[EXTRACTED MATERIAL Boundary: Start]

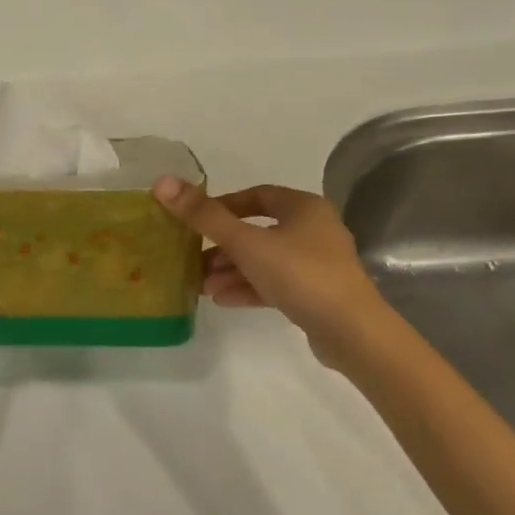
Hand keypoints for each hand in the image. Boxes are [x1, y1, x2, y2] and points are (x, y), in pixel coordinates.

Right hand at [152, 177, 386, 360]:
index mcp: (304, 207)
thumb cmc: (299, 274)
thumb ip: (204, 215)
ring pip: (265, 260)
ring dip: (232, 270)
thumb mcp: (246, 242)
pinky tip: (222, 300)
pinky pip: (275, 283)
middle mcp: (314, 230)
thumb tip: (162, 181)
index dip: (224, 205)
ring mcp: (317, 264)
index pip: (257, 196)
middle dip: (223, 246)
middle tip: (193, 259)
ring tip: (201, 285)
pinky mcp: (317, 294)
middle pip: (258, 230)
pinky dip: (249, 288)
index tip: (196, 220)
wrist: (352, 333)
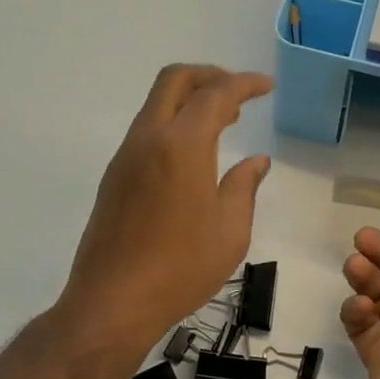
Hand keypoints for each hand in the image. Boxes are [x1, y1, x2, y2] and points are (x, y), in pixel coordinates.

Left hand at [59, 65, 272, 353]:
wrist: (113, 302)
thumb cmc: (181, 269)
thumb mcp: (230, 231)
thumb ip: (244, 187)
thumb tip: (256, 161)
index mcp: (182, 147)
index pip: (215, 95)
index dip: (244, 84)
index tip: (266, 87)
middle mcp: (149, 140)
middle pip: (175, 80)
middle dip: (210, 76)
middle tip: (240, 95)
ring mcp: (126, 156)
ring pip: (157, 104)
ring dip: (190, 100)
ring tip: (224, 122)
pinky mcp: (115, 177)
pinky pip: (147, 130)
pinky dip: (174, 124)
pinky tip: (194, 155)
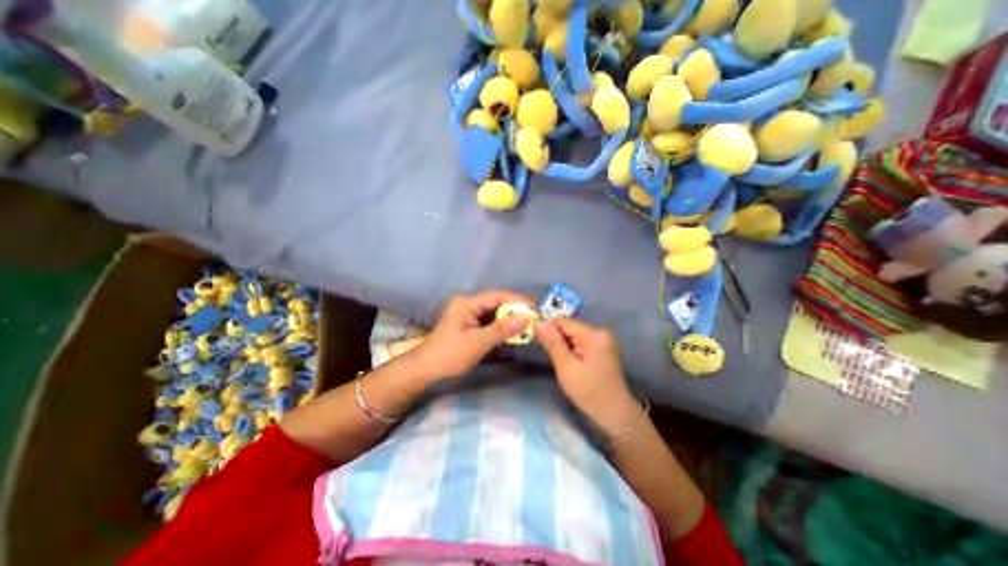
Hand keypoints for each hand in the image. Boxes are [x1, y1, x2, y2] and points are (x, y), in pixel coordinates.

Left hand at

[EXTRACTED MATERIAL Boundary: End]
[EXTRACTED MATERIAL Boundary: Start]

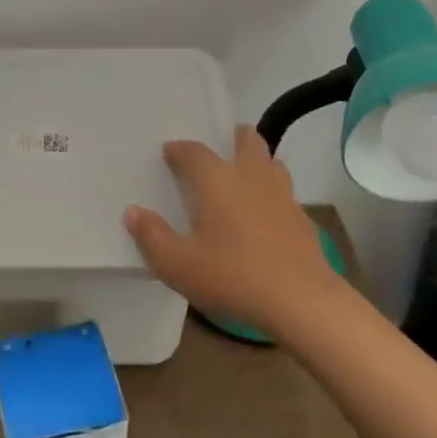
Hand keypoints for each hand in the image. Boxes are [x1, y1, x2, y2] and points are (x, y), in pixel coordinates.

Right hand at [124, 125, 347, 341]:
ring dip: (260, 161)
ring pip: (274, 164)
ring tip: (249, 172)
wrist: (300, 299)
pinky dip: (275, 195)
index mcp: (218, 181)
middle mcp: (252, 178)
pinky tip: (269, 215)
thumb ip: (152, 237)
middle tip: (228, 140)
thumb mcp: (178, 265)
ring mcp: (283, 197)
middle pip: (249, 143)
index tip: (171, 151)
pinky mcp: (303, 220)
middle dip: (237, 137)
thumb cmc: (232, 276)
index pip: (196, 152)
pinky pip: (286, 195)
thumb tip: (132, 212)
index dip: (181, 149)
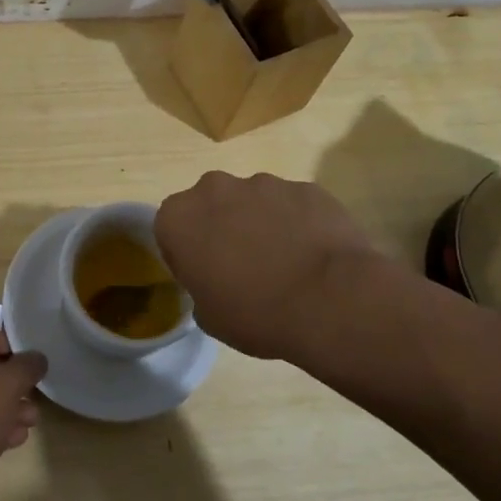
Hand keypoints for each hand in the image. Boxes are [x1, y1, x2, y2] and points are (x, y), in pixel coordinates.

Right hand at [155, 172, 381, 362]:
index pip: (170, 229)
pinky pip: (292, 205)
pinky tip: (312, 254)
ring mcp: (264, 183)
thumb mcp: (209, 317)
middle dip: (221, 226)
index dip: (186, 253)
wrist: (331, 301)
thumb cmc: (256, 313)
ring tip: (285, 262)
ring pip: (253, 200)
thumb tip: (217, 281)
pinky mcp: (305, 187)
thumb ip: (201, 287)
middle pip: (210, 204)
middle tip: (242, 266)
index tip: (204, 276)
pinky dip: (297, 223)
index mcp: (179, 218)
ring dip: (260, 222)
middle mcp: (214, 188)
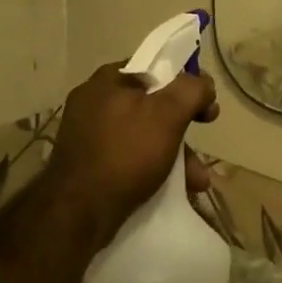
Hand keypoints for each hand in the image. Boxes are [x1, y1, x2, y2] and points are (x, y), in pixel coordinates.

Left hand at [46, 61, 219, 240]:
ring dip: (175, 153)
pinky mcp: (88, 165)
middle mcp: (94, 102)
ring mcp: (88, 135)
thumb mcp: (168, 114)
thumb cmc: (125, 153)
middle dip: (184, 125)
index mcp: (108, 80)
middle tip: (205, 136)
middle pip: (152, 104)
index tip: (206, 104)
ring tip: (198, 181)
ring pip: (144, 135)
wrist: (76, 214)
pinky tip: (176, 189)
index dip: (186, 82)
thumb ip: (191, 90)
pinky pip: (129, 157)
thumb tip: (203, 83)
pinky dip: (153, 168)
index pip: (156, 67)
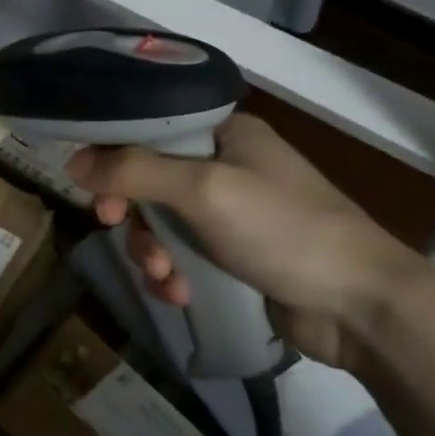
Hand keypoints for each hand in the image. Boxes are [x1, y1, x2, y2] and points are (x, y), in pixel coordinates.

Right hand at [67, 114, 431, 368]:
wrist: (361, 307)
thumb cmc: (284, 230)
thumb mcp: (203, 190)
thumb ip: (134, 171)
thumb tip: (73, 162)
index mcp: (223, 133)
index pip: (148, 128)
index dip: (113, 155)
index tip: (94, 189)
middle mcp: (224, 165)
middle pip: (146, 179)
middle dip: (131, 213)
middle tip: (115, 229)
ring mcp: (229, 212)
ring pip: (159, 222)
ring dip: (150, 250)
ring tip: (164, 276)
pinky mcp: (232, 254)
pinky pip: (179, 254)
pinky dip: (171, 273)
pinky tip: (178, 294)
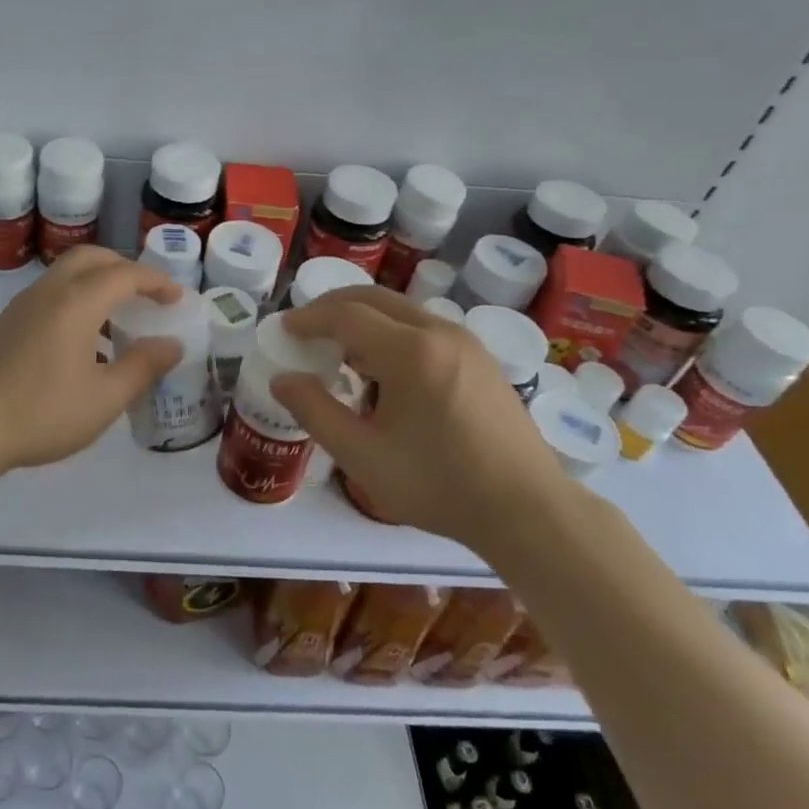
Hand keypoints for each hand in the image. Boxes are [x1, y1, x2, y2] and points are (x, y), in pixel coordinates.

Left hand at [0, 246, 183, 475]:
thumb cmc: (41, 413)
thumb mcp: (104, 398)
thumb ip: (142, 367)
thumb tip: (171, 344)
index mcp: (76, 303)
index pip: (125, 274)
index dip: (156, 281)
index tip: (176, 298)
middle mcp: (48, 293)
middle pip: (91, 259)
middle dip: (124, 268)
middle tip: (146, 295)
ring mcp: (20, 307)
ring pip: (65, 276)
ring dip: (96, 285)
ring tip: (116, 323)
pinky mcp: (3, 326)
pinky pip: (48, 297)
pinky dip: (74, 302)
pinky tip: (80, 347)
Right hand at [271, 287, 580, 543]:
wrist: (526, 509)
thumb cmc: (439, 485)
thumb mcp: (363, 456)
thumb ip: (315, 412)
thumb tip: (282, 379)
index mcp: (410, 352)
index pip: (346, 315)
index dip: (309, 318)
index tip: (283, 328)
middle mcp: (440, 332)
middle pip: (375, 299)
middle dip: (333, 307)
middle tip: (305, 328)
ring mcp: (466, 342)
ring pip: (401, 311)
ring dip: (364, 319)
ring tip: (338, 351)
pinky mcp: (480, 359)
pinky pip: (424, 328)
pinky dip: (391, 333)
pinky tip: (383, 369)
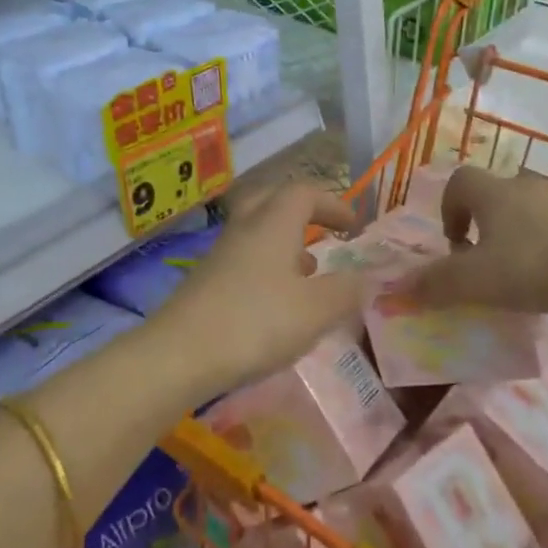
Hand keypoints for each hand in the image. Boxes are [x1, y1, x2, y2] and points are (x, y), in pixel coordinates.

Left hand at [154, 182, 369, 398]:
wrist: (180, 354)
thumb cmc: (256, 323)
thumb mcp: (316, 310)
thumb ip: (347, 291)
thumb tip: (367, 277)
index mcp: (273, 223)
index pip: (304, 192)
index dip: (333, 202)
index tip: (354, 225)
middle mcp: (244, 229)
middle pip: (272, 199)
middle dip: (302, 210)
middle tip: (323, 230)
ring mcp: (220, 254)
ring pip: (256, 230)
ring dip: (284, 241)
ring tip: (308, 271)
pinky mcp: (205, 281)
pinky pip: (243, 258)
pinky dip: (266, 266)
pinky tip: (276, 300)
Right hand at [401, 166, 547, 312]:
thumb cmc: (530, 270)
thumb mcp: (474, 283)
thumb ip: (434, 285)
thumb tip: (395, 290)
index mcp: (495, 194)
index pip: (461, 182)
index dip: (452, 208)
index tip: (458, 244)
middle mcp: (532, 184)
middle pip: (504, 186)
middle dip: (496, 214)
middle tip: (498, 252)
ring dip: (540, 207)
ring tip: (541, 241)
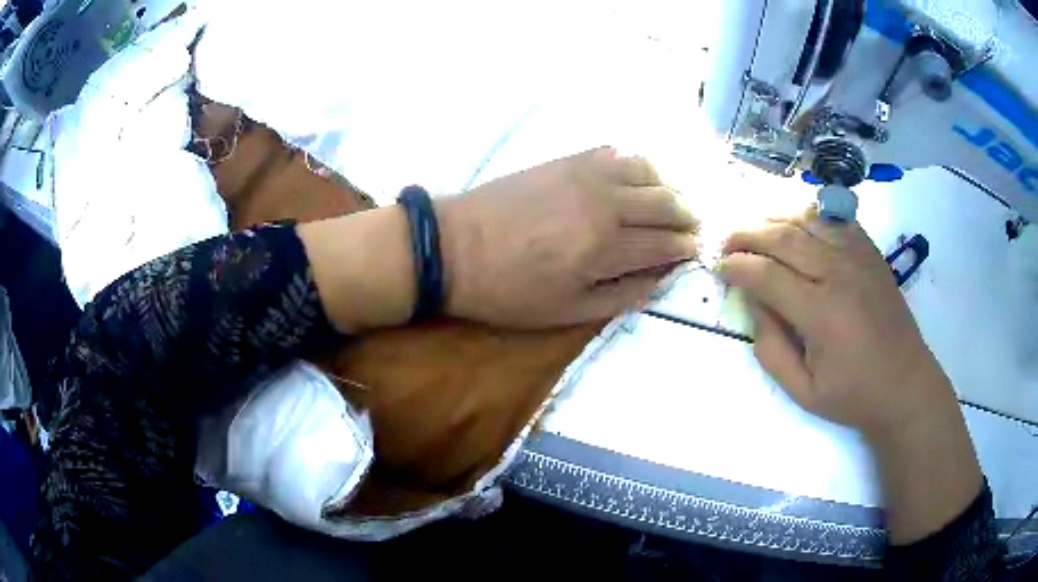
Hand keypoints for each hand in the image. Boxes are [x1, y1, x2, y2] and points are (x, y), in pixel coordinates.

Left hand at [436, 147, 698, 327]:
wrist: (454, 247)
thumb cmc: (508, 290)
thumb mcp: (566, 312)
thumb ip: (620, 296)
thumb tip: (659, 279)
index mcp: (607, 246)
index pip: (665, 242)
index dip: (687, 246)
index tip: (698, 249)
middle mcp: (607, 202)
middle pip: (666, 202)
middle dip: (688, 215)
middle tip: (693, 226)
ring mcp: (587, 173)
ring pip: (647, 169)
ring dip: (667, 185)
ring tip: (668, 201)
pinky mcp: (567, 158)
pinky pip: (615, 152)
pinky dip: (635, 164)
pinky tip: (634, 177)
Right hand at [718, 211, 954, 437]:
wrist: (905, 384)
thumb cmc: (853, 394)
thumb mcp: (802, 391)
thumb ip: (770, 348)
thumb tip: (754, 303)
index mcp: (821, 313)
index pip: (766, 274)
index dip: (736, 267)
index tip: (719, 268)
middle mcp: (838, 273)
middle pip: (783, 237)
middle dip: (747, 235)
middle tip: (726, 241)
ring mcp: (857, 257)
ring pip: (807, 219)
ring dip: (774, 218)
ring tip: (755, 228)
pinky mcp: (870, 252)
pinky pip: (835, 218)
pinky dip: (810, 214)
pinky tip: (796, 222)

[EXTRACTED MATERIAL Boundary: End]
[EXTRACTED MATERIAL Boundary: Start]

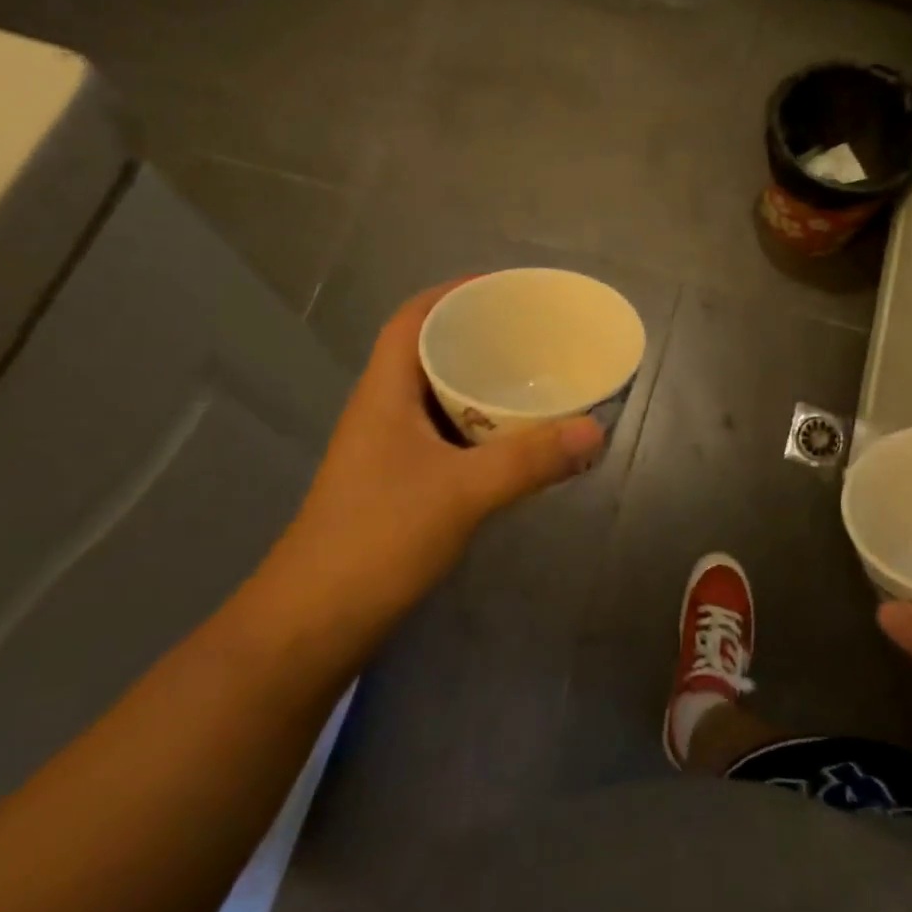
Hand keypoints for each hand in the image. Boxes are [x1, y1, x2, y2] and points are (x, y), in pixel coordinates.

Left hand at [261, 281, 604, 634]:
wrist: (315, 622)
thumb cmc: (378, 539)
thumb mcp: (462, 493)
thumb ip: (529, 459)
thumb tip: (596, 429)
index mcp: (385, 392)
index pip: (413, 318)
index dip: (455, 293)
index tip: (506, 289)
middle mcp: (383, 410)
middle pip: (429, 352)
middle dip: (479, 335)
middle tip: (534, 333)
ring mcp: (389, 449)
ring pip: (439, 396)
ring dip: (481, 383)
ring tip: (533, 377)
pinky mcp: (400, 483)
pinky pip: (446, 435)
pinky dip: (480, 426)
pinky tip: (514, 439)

[EXTRACTED MATERIAL Boundary: End]

▶ **INSTRUCTIONS TO FOLLOW**:
Your task for the entries above: copy exactly the span starting with the line with "thumb tip: (171, 344)" and going on through the line with "middle dip: (333, 307)", both lines included, and nothing else.

▶ **RESULT FOR THIS EXERCISE**:
thumb tip: (171, 344)
index mcp: (76, 303)
index pip: (125, 274)
index dip: (156, 281)
index tip: (176, 298)
middle mcp: (48, 293)
middle pip: (91, 259)
middle dip: (124, 268)
middle tip: (146, 295)
ring mcp: (20, 307)
ring pip: (65, 276)
ring dip: (96, 285)
ring tip: (116, 323)
pinky mcp: (3, 326)
pinky pip: (48, 297)
pinky dip: (74, 302)
pinky tip: (80, 347)
Right hand at [271, 287, 580, 543]:
wrist: (526, 509)
thumb cmc: (439, 485)
thumb mcp: (363, 456)
thumb ip: (315, 412)
thumb tip: (282, 379)
index mcp: (410, 352)
index pip: (346, 315)
index dip: (309, 318)
index tip: (283, 328)
middle mcp: (440, 332)
middle pip: (375, 299)
middle dip: (333, 307)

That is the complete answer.